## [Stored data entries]
^^^^^^^^

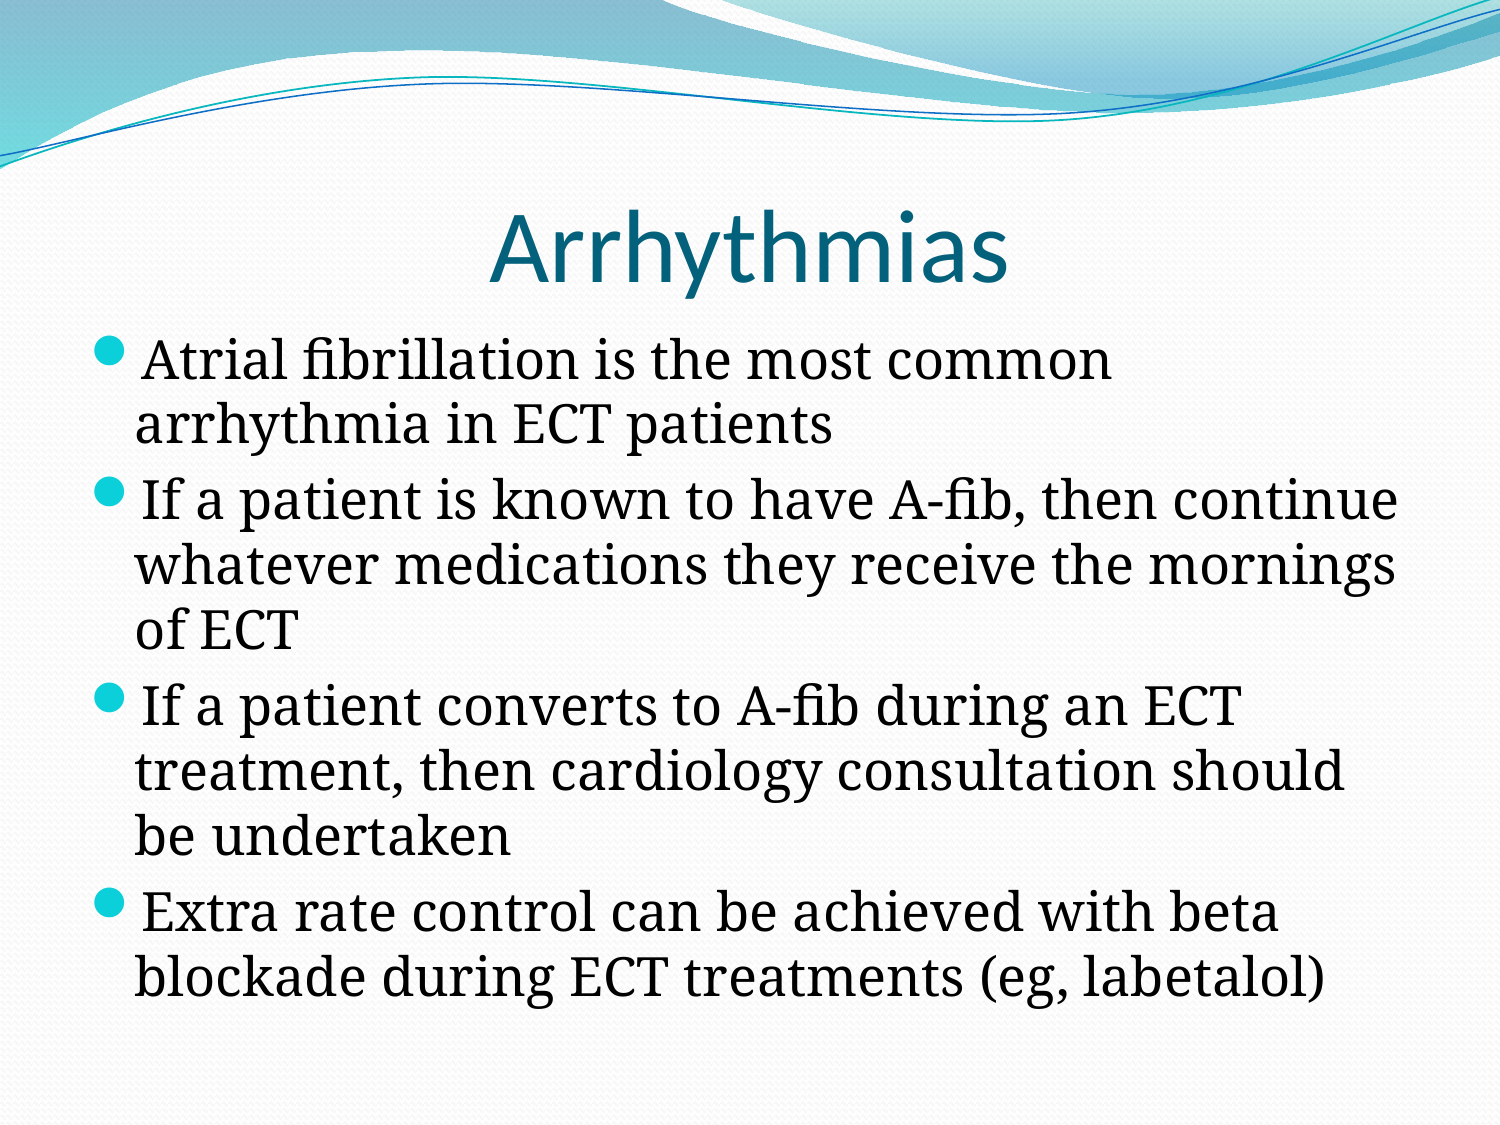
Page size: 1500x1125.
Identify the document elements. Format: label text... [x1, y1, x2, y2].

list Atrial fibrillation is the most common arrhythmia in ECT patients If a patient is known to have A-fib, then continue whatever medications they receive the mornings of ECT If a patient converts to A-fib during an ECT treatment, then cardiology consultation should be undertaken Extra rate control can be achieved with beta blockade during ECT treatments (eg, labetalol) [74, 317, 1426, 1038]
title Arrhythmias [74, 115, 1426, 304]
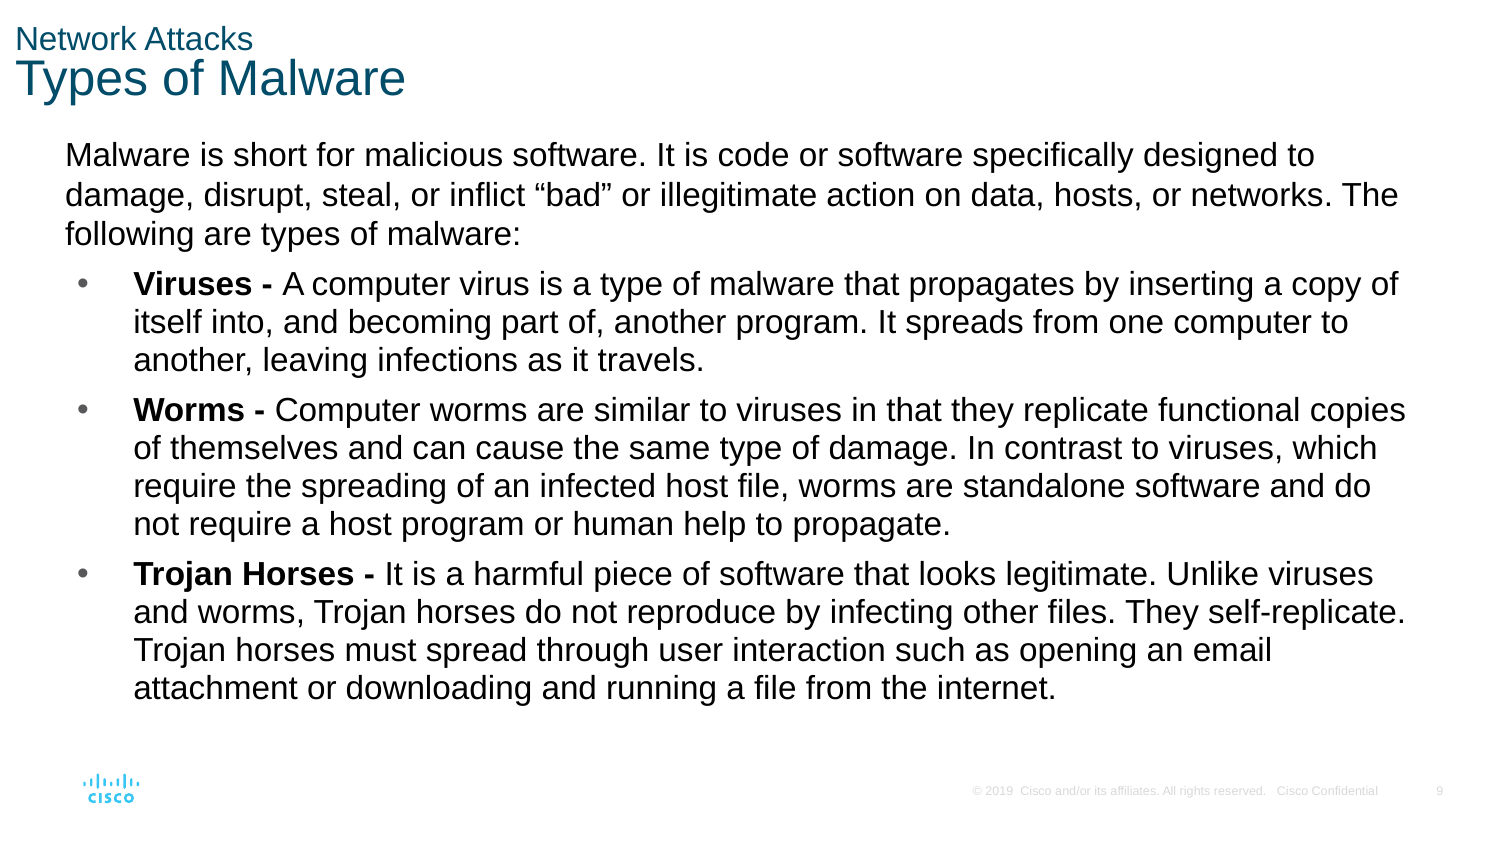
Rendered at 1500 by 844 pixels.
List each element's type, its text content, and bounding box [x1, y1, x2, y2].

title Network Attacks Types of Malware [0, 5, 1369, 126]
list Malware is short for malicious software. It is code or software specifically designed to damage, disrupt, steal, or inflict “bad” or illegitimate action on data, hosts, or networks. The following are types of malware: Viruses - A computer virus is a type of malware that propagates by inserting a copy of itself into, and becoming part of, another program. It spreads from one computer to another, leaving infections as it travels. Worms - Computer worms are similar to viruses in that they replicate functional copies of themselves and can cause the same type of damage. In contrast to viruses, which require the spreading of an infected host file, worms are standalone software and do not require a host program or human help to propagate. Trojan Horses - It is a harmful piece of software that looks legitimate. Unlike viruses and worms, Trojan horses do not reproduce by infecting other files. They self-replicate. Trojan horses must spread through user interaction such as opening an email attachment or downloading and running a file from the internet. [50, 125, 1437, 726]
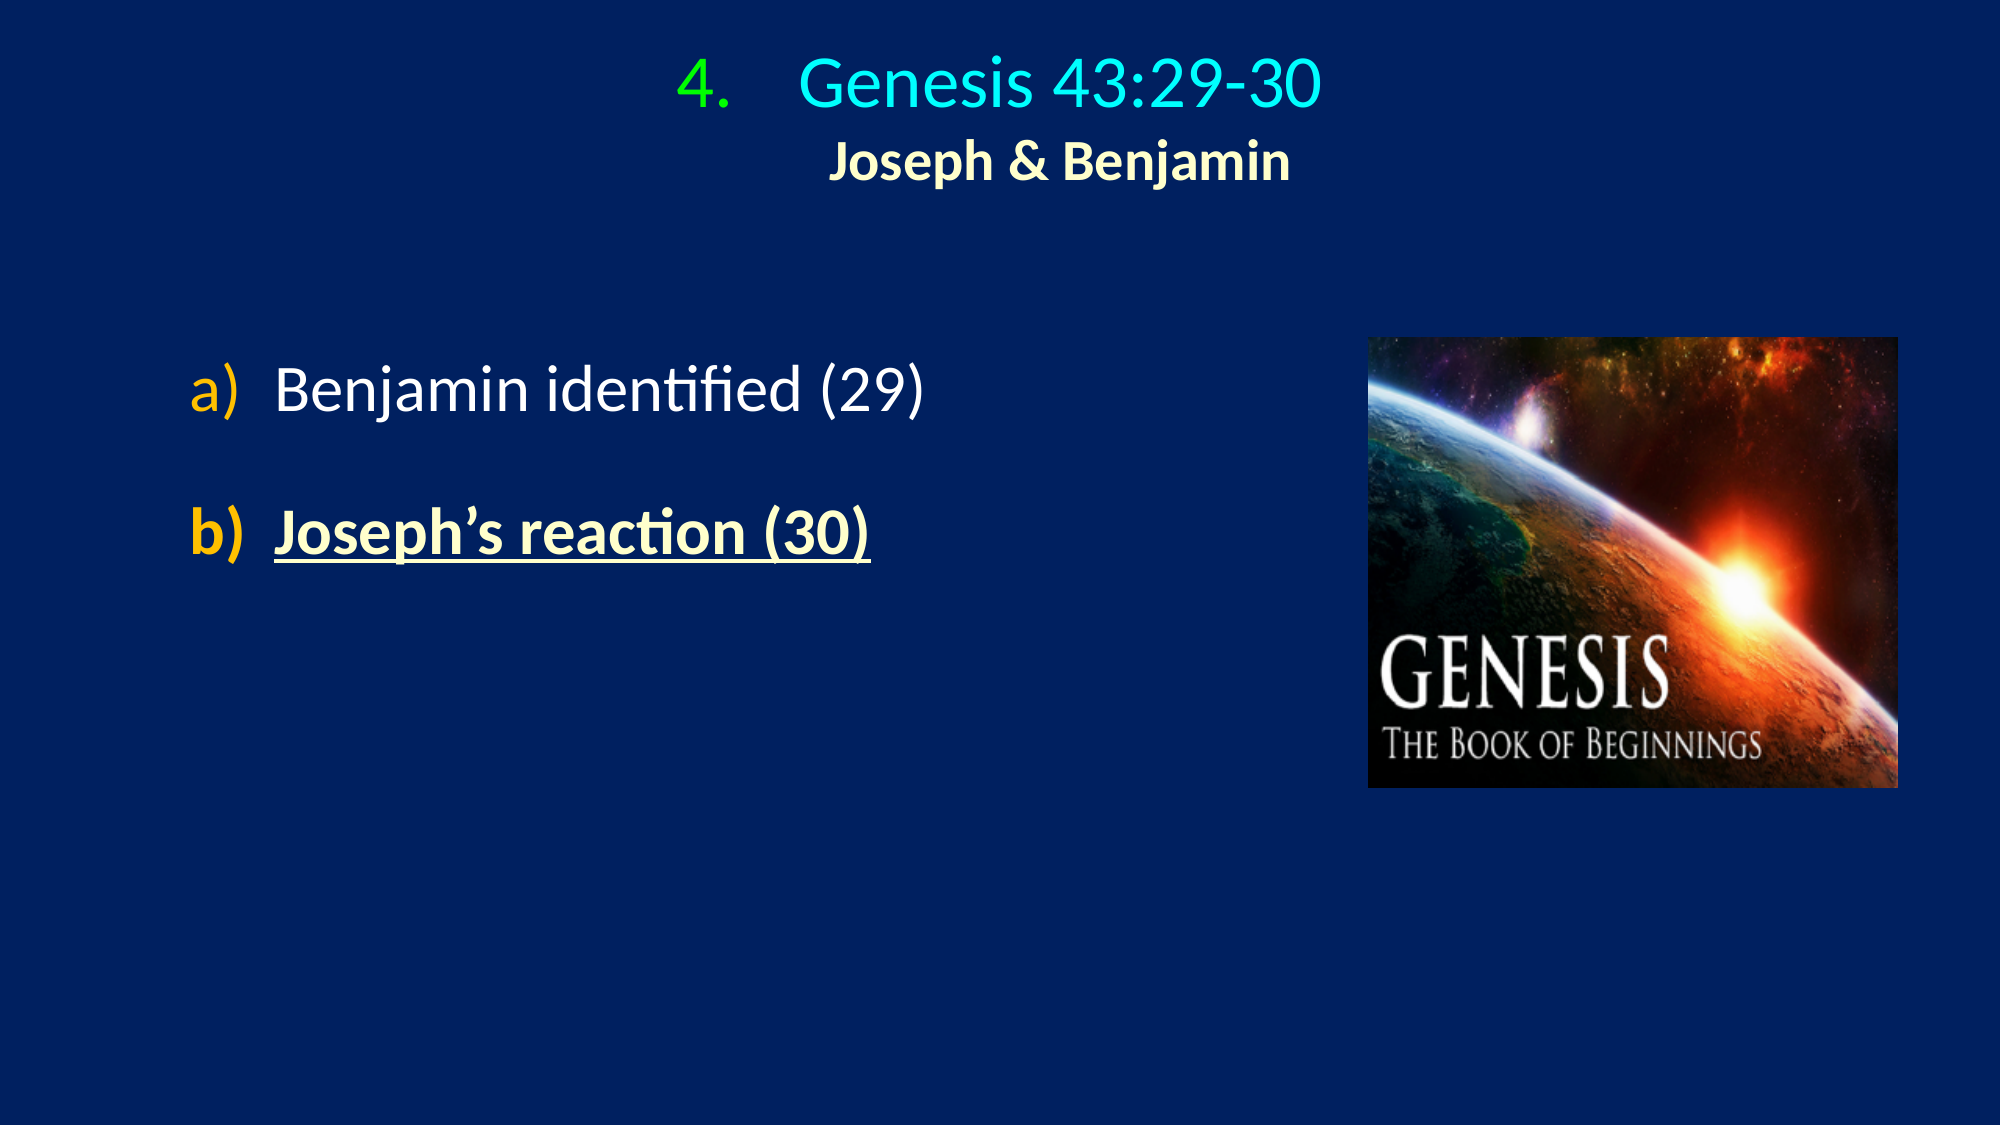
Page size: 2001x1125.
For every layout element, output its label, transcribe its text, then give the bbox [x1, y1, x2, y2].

^^^^^^^^

## [Exercise details]
Check every line above for the string "size", and copy the ones that have it.

## [Response area]
Page size: 1500x1125.
Page size: 2001x1125.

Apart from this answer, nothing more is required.